A possible way out is to implement a larger amount of validity checks is to validate withdrawer exit requests on the way to BeaconBlockBody.withdrawer_exits
. Here we assume there is a preliminary queue alike the queue for deposit events. The validity check is the same: call to is_withdrawer_exit_valid(...)
.
The Beacon spec doesn’t fully cover the question of how BeaconBlockBody.deposits
gets populated, so let’s turn to Prysm client implementation for an example.
The BeaconBlockBody.deposits
array is formed in file proposer_deposits.go
in function deposits(...)
(the code).
Let’s assume params.BeaconConfig().MaxWithdrawerExitsPerBlock
equals to MAX_WITHDRAWER_EXITS
. And params.BeaconConfig().MaxWithdrawerExitsChecksPerBlock
is max validity checks per block. Then pseudocode of the function to populate BeaconBlockBody.withdrawer_exits
could look like this.
func (vs *Server) withdrawer_deposits(
ctx context.Context,
beaconState state.BeaconState,
currentVote *ethpb.Eth1Data,
) ([]*ethpb.Deposit, error) {
// ...
var pendingExits []*ethpb.WithdrawerExitContainer
for i, exit := range allPendingContainers {
// check of `exit` request validity as it's descripbed in Beacon spec `is_withdrawer_exit_valid`, where `isExitValid` function does the check
if isExitValid(exit) {
pendingExits = append(pendingExits, exit)

______________________________

● **Task item**
Could you revise the stretch of the withdrawer-exit text from "A possible way" through "(the code).", changing "Prysm" to "Lighthouse"?

Saved entries:
______________________________

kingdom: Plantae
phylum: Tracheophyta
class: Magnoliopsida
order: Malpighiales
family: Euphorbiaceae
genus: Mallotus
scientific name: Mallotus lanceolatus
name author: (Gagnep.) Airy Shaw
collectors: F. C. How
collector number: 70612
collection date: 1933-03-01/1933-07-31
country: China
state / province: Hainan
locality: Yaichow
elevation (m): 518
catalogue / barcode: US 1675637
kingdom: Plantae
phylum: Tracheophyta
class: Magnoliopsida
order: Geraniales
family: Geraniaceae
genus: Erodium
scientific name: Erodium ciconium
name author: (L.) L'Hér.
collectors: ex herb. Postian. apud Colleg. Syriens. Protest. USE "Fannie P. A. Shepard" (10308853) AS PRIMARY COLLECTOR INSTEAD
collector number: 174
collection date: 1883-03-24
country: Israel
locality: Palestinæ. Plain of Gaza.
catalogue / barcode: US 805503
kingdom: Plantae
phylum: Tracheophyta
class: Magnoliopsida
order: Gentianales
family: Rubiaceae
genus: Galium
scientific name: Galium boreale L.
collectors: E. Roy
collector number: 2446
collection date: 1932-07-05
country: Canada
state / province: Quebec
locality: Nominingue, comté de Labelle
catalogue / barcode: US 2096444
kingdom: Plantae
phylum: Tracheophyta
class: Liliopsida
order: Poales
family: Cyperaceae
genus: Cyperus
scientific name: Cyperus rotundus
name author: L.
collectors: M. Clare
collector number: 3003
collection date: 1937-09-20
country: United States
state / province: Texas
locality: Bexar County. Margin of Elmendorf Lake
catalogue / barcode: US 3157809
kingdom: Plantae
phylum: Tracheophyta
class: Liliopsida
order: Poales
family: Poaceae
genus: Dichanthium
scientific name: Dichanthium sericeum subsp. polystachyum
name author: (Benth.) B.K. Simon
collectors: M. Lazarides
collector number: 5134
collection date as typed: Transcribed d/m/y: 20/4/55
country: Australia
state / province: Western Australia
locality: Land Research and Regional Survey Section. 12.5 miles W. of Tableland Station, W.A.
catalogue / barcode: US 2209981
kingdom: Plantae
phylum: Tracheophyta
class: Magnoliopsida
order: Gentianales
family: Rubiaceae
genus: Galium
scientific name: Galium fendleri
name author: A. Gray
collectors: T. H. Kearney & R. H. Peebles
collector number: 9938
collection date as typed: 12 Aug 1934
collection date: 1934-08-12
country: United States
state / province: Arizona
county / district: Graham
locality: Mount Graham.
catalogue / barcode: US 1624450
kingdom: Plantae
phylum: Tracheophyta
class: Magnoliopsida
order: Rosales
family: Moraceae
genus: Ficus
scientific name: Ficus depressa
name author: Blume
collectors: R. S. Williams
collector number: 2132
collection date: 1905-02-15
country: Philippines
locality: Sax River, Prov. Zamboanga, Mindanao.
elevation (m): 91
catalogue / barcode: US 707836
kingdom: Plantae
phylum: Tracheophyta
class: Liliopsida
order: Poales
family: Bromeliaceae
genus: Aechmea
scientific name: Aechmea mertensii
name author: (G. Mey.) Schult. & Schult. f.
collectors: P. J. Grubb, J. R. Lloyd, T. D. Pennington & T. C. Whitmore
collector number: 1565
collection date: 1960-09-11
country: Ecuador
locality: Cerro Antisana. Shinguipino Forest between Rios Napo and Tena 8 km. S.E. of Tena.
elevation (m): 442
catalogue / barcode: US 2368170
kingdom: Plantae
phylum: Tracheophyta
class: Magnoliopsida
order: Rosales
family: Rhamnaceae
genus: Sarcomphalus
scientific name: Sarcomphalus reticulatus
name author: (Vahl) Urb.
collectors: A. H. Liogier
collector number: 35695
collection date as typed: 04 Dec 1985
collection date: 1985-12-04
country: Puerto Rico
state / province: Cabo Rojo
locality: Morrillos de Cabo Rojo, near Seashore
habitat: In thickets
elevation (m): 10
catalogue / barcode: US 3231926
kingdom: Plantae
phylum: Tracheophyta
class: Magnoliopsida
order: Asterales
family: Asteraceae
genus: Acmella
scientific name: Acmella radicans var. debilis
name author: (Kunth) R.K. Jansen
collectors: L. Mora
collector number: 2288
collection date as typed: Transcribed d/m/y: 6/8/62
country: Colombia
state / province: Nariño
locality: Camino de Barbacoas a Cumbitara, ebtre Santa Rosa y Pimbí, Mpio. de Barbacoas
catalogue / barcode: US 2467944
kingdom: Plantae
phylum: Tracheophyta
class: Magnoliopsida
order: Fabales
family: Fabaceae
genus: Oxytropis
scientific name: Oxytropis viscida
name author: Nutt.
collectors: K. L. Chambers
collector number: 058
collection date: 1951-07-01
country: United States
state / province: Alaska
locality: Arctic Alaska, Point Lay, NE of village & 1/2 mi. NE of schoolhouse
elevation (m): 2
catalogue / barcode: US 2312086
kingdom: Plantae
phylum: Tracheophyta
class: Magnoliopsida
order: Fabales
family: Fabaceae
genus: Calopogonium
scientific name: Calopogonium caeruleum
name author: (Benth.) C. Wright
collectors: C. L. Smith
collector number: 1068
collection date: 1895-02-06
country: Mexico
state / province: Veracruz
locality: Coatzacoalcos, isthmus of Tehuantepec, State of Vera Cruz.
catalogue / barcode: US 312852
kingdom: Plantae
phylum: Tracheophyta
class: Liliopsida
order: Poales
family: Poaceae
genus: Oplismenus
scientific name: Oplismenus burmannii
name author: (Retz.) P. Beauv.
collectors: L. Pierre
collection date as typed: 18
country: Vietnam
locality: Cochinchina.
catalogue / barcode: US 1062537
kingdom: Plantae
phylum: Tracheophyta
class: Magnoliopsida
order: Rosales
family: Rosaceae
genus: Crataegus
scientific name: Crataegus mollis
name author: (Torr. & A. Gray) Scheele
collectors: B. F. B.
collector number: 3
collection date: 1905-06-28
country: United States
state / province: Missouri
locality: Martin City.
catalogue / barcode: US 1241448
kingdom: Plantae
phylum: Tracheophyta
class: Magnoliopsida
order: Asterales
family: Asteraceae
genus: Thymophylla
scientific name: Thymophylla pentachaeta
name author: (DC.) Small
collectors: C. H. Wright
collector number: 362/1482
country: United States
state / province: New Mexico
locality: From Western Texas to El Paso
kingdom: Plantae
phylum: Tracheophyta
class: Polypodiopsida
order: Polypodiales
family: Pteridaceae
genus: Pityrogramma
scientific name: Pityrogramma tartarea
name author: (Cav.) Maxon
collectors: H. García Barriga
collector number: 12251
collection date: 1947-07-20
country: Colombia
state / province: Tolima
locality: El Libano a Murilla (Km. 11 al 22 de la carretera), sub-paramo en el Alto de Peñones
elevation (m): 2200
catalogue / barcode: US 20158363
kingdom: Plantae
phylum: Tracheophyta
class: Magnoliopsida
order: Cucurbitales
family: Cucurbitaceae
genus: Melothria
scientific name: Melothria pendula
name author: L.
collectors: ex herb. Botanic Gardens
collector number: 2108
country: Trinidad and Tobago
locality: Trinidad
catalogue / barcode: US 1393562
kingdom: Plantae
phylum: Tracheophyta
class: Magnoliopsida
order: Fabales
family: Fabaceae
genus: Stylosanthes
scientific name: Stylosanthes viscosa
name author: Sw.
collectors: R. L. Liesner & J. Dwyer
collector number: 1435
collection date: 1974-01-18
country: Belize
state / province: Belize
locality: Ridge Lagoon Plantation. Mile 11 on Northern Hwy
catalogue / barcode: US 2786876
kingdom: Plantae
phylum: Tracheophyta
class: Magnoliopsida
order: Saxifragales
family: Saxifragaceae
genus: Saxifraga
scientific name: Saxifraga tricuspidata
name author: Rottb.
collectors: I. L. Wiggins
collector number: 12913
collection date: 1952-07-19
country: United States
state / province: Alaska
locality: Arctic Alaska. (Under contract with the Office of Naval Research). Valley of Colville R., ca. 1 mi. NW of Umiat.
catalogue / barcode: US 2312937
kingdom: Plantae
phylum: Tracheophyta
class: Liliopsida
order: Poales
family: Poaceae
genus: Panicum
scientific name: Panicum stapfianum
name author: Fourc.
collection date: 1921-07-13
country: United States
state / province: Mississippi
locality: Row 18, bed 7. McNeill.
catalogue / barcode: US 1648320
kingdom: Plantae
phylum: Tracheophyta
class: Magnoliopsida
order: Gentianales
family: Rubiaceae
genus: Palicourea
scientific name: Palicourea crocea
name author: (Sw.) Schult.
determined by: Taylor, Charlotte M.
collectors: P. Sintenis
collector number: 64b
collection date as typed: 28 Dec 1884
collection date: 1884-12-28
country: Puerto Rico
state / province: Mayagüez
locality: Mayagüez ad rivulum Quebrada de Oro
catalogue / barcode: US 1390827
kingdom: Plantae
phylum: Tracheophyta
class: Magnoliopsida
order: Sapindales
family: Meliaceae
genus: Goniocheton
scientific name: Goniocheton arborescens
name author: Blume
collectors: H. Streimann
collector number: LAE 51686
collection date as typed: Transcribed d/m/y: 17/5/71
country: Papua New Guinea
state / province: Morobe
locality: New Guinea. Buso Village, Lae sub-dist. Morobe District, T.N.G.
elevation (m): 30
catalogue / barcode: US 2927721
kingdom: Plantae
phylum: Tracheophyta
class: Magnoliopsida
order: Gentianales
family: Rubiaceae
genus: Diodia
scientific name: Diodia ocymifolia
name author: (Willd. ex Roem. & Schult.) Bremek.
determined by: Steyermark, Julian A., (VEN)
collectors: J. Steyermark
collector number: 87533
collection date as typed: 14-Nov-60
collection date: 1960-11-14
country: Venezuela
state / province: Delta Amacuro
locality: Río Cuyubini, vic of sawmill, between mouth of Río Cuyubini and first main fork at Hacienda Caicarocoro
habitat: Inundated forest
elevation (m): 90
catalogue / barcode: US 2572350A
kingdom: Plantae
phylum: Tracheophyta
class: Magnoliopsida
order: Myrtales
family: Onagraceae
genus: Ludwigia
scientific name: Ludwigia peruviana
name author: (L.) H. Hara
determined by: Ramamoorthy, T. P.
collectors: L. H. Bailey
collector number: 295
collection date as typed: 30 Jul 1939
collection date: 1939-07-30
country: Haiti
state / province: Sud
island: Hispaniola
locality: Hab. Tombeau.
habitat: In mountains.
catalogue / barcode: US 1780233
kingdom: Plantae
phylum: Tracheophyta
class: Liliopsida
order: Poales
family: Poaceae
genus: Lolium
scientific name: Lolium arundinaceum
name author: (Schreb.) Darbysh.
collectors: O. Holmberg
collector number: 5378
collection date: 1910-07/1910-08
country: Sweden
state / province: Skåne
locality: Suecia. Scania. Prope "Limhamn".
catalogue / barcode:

______________________________

● **Task solution**
A possible way out is to implement a larger amount of validity checks is to validate withdrawer exit requests on the way to BeaconBlockBody.withdrawer_exits
. Here we assume there is a preliminary queue alike the queue for deposit events. The validity check is the same: call to is_withdrawer_exit_valid(...)
.
The Beacon spec doesn’t fully cover the question of how BeaconBlockBody.deposits
gets populated, so let’s turn to Lighthouse client implementation for an example.
The BeaconBlockBody.deposits
array is formed in file proposer_deposits.go
in function deposits(...)
(the code).